> _Work to complete_
What is needed is an exact copy of every line in the listing.

> _Data to process_
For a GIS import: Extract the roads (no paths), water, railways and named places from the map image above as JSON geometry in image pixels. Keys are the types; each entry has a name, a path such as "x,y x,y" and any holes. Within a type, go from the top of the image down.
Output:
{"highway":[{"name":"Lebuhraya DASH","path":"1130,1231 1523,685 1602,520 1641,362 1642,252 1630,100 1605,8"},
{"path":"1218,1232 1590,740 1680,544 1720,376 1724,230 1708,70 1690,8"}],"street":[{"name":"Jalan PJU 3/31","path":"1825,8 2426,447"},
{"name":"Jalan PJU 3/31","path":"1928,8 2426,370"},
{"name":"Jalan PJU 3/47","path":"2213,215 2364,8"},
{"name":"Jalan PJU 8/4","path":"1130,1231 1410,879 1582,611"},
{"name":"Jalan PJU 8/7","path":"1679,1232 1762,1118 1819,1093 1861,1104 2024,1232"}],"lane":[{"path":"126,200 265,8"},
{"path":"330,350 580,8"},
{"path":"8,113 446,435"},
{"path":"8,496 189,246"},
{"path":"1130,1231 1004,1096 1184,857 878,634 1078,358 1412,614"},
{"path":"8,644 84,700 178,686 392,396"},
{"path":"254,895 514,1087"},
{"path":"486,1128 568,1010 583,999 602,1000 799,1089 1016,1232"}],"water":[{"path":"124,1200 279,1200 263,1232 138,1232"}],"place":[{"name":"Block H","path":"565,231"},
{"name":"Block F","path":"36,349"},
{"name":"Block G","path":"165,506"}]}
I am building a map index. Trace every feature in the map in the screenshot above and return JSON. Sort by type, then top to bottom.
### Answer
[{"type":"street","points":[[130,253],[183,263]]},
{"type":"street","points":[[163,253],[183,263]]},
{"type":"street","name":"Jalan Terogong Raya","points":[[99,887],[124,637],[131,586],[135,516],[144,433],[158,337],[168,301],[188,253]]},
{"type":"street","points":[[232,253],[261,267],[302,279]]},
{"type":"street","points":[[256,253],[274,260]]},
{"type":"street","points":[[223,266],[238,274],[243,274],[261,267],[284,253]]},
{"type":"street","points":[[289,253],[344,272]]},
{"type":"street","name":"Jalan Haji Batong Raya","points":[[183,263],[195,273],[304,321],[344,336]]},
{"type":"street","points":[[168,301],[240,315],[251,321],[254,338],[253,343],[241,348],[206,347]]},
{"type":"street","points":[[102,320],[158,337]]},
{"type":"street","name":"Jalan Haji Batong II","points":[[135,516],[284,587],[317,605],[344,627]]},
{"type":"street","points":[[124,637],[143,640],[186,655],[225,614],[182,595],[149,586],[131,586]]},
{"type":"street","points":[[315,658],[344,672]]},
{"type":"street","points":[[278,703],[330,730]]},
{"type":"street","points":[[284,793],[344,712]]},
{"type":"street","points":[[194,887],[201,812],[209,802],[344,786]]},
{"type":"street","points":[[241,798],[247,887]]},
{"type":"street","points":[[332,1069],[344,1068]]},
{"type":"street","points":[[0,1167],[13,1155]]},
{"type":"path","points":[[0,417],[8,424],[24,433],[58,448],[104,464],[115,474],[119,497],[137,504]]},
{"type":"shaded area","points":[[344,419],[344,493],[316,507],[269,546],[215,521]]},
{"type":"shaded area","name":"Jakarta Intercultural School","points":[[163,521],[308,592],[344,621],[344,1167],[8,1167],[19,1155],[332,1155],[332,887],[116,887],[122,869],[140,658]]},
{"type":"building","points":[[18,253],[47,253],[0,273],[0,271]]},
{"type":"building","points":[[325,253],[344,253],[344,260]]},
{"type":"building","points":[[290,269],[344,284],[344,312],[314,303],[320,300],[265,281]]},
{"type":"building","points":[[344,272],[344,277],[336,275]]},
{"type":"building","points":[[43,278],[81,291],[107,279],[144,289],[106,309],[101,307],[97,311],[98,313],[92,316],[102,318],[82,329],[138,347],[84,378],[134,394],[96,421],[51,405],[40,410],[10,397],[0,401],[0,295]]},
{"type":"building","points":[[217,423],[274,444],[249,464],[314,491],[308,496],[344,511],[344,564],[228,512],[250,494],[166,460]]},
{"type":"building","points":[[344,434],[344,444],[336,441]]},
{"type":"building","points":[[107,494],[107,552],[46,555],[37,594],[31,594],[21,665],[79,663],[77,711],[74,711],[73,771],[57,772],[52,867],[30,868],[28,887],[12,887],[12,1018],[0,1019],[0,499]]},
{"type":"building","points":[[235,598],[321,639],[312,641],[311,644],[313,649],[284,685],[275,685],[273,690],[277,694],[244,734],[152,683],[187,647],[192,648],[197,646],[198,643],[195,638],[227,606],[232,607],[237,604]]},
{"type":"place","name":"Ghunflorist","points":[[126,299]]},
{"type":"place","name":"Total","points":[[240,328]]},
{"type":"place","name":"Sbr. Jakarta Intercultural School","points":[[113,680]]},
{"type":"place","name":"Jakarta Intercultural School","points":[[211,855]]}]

> _Written response_
For a GIS import: Extract the roads (no paths), water, railways and named places from the map image above as JSON geometry in image pixels. Keys are the types; each entry has a name, a path such as "x,y x,y" and any holes. Within a type, go from the top of the image down.
Output:
{"highway":[{"name":"Lebuhraya DASH","path":"1130,1231 1523,685 1602,520 1641,362 1642,252 1630,100 1605,8"},
{"path":"1218,1232 1590,740 1680,544 1720,376 1724,230 1708,70 1690,8"}],"street":[{"name":"Jalan PJU 3/31","path":"1825,8 2426,447"},
{"name":"Jalan PJU 3/31","path":"1928,8 2426,370"},
{"name":"Jalan PJU 3/47","path":"2213,215 2364,8"},
{"name":"Jalan PJU 8/4","path":"1130,1231 1410,879 1582,611"},
{"name":"Jalan PJU 8/7","path":"1679,1232 1762,1118 1819,1093 1861,1104 2024,1232"}],"lane":[{"path":"126,200 265,8"},
{"path":"330,350 580,8"},
{"path":"8,113 446,435"},
{"path":"8,496 189,246"},
{"path":"1130,1231 1004,1096 1184,857 878,634 1078,358 1412,614"},
{"path":"8,644 84,700 178,686 392,396"},
{"path":"254,895 514,1087"},
{"path":"486,1128 568,1010 583,999 602,1000 799,1089 1016,1232"}],"water":[{"path":"124,1200 279,1200 263,1232 138,1232"}],"place":[{"name":"Block H","path":"565,231"},
{"name":"Block F","path":"36,349"},
{"name":"Block G","path":"165,506"}]}
I am building a map index. Trace every feature in the map in the screenshot above and return JSON. Sort by type, then top to bottom.
### Answer
[{"type":"street","points":[[130,253],[183,263]]},
{"type":"street","points":[[163,253],[183,263]]},
{"type":"street","name":"Jalan Terogong Raya","points":[[99,887],[124,637],[131,586],[135,516],[144,433],[158,337],[168,301],[188,253]]},
{"type":"street","points":[[232,253],[261,267],[302,279]]},
{"type":"street","points":[[256,253],[274,260]]},
{"type":"street","points":[[223,266],[238,274],[243,274],[261,267],[284,253]]},
{"type":"street","points":[[289,253],[344,272]]},
{"type":"street","name":"Jalan Haji Batong Raya","points":[[183,263],[195,273],[304,321],[344,336]]},
{"type":"street","points":[[168,301],[240,315],[251,321],[254,338],[253,343],[241,348],[206,347]]},
{"type":"street","points":[[102,320],[158,337]]},
{"type":"street","name":"Jalan Haji Batong II","points":[[135,516],[284,587],[317,605],[344,627]]},
{"type":"street","points":[[124,637],[143,640],[186,655],[225,614],[182,595],[149,586],[131,586]]},
{"type":"street","points":[[315,658],[344,672]]},
{"type":"street","points":[[278,703],[330,730]]},
{"type":"street","points":[[284,793],[344,712]]},
{"type":"street","points":[[194,887],[201,812],[209,802],[344,786]]},
{"type":"street","points":[[241,798],[247,887]]},
{"type":"street","points":[[332,1069],[344,1068]]},
{"type":"street","points":[[0,1167],[13,1155]]},
{"type":"path","points":[[0,417],[8,424],[24,433],[58,448],[104,464],[115,474],[119,497],[137,504]]},
{"type":"shaded area","points":[[344,419],[344,493],[316,507],[269,546],[215,521]]},
{"type":"shaded area","name":"Jakarta Intercultural School","points":[[163,521],[308,592],[344,621],[344,1167],[8,1167],[19,1155],[332,1155],[332,887],[116,887],[122,869],[140,658]]},
{"type":"building","points":[[18,253],[47,253],[0,273],[0,271]]},
{"type":"building","points":[[325,253],[344,253],[344,260]]},
{"type":"building","points":[[290,269],[344,284],[344,312],[314,303],[320,300],[265,281]]},
{"type":"building","points":[[344,272],[344,277],[336,275]]},
{"type":"building","points":[[43,278],[81,291],[107,279],[144,289],[106,309],[101,307],[97,311],[98,313],[92,316],[102,318],[82,329],[138,347],[84,378],[134,394],[96,421],[51,405],[40,410],[10,397],[0,401],[0,295]]},
{"type":"building","points":[[217,423],[274,444],[249,464],[314,491],[308,496],[344,511],[344,564],[228,512],[250,494],[166,460]]},
{"type":"building","points":[[344,434],[344,444],[336,441]]},
{"type":"building","points":[[107,494],[107,552],[46,555],[37,594],[31,594],[21,665],[79,663],[77,711],[74,711],[73,771],[57,772],[52,867],[30,868],[28,887],[12,887],[12,1018],[0,1019],[0,499]]},
{"type":"building","points":[[235,598],[321,639],[312,641],[311,644],[313,649],[284,685],[275,685],[273,690],[277,694],[244,734],[152,683],[187,647],[192,648],[197,646],[198,643],[195,638],[227,606],[232,607],[237,604]]},
{"type":"place","name":"Ghunflorist","points":[[126,299]]},
{"type":"place","name":"Total","points":[[240,328]]},
{"type":"place","name":"Sbr. Jakarta Intercultural School","points":[[113,680]]},
{"type":"place","name":"Jakarta Intercultural School","points":[[211,855]]}]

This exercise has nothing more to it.